Einstimmig hat der Marktgemeinderat Egloffstein den Haushalt für das Jahr 2026 verabschiedet. Trotz eines Gesamtvolumens von rund 11,1 Millionen Euro machte Bürgermeister Stefan Förtsch deutlich, dass die finanziellen Spielräume der Gemeinde zunehmend kleiner werden.
„Das ist ein furchtbar enges finanzielles Korsett, das kaum Luft zum Atmen lässt“, sagte er bei der Vorstellung des Zahlenwerks. Besonders ins Gewicht fallen demnach mehrere große Investitionsprojekte.
Kita und Freibad
Allein für die Erweiterung und Sanierung der Kindertagesstätte sind in diesem Jahr eine Million Euro eingeplant. Eine weitere Million Euro fließen in die Sanierung des Freibades. Hinzu kommen 200.000 Euro für Maßnahmen im Bereich der Wasserversorgung sowie 1,4 Millionen Euro für die Kläranlagensanierung.
Der Haushalt weist ein Gesamtvolumen von 11,12 Millionen Euro aus. Davon entfallen rund 6,56 Millionen Euro auf den Verwaltungshaushalt und 4,57 Millionen Euro auf den Vermögenshaushalt. Die Personalkosten steigen auf rund 2,1 Millionen Euro. Auch die Kreisumlage belastet den Markt erheblich. Sie liegt inzwischen bei mehr als 1,53 Millionen Euro.
Förtsch verwies darauf, dass zahlreiche Investitionen nur mithilfe staatlicher Förderprogramme umgesetzt werden können. So wird bei der Kindertagesstätte mit Fördermitteln von rund 2,6 Millionen Euro gerechnet, die allerdings teilweise erst in den kommenden Jahren ausbezahlt werden. Die Gemeinde müsse daher häufig in Vorleistung gehen.
Ein weiterer Schwerpunkt ist die Wasserversorgung. Für die Erweiterung des Leitungsnetzes werden wohl sogenannte Verbesserungsbeiträge erhoben werden müssen. Dadurch rechnet die Verwaltung mit Einnahmen von rund 400.000 Euro.
Positiv wirke sich aus, dass eine bereits genehmigte Kreditaufnahme aus dem Jahr 2024 damals nicht benötigt wurde. Die entsprechende Kreditermächtigung kann nun für den Haushalt 2026 genutzt werden. Eine zusätzliche Neuverschuldung ist deshalb in diesem Jahr nicht erforderlich. Dennoch steigt der Schuldenstand des Marktes auf rund 1,92 Millionen Euro an.
Wie eng die finanzielle Lage inzwischen geworden sei, zeige sich auch an der Zuführung zum Vermögenshaushalt. Diese beträgt lediglich rund 2200 Euro. „Daran sieht man, wie sehr dieser Haushalt auf Kante genäht ist“, betonte Förtsch. Er appellierte deshalb an den Gemeinderat, künftig insbesondere bei freiwilligen Leistungen genau zu prüfen, wie diese finanziert werden können.
Kosten durch das Klinikum
Sorgen bereitet der Gemeinde zudem die Entwicklung auf Kreisebene. Da die Stadt Forchheim ihren Anteil am Klinikum Forchheim aufgibt, wird sich die Kreisumlage erhöhen, da der Landkreis zusätzliche Belastungen zu tragen hat. Nach Berechnungen der Verwaltung könnten dies zunächst rund 140.000 Euro jährlich für die Gemeinde sein.
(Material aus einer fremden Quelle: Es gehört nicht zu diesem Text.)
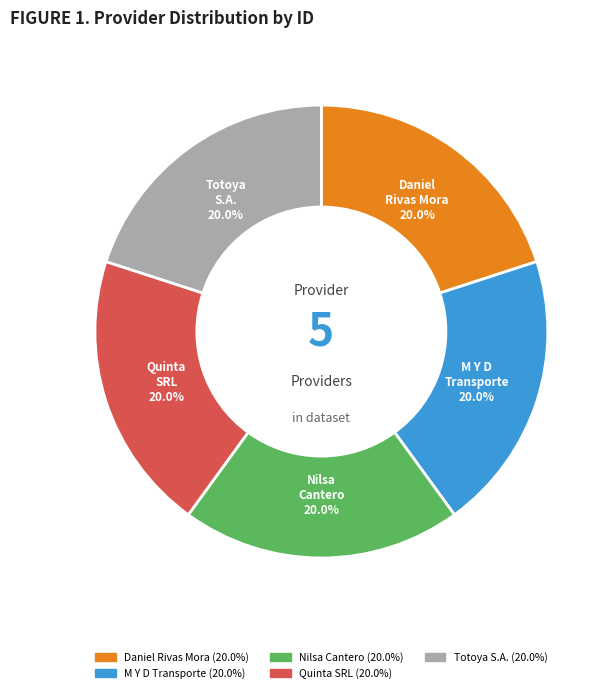

Is Nilsa Cantero the majority of the pie?

No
Sollten die bisherigen Verluste des Krankenhauses weiterhin über die Kreisumlage ausgeglichen werden müssen, könne sich die Belastung sogar auf bis zu 280.000 Euro pro Jahr erhöhen.
Um die Größenordnung zu verdeutlichen, rechnete Förtsch die aktuelle Kreisumlage auf den Tageswert herunter: „Wir zahlen jeden Tag 4200 Euro an den Landkreis, damit er seine Aufgaben wahrnehmen kann.“
Nicht mehr viel Spielraum
Mit Blick auf die kommenden Jahre zeigte sich der Bürgermeister wenig optimistisch. „Wir hatten jetzt bequeme Jahre und jetzt sind wir an einem Punkt zurück, wo wir nicht mehr viel Spielraum haben“, sagte er. Für die neu gewählten Gemeinderäten tue ihm die Situation „fast ein bisschen leid“.
Im Verlauf der Diskussion wurde auch die Frage aufgeworfen, ob die Gebühren für die Kindertagesstätte angesichts der hohen Investitionen überprüft werden sollten. Konkrete Beschlüsse hierzu wurden jedoch nicht gefasst.
Am Ende wurden Haushaltssatzung, Haushaltsplan, Finanzplan sowie das Investitionsprogramm jeweils einstimmig beschlossen.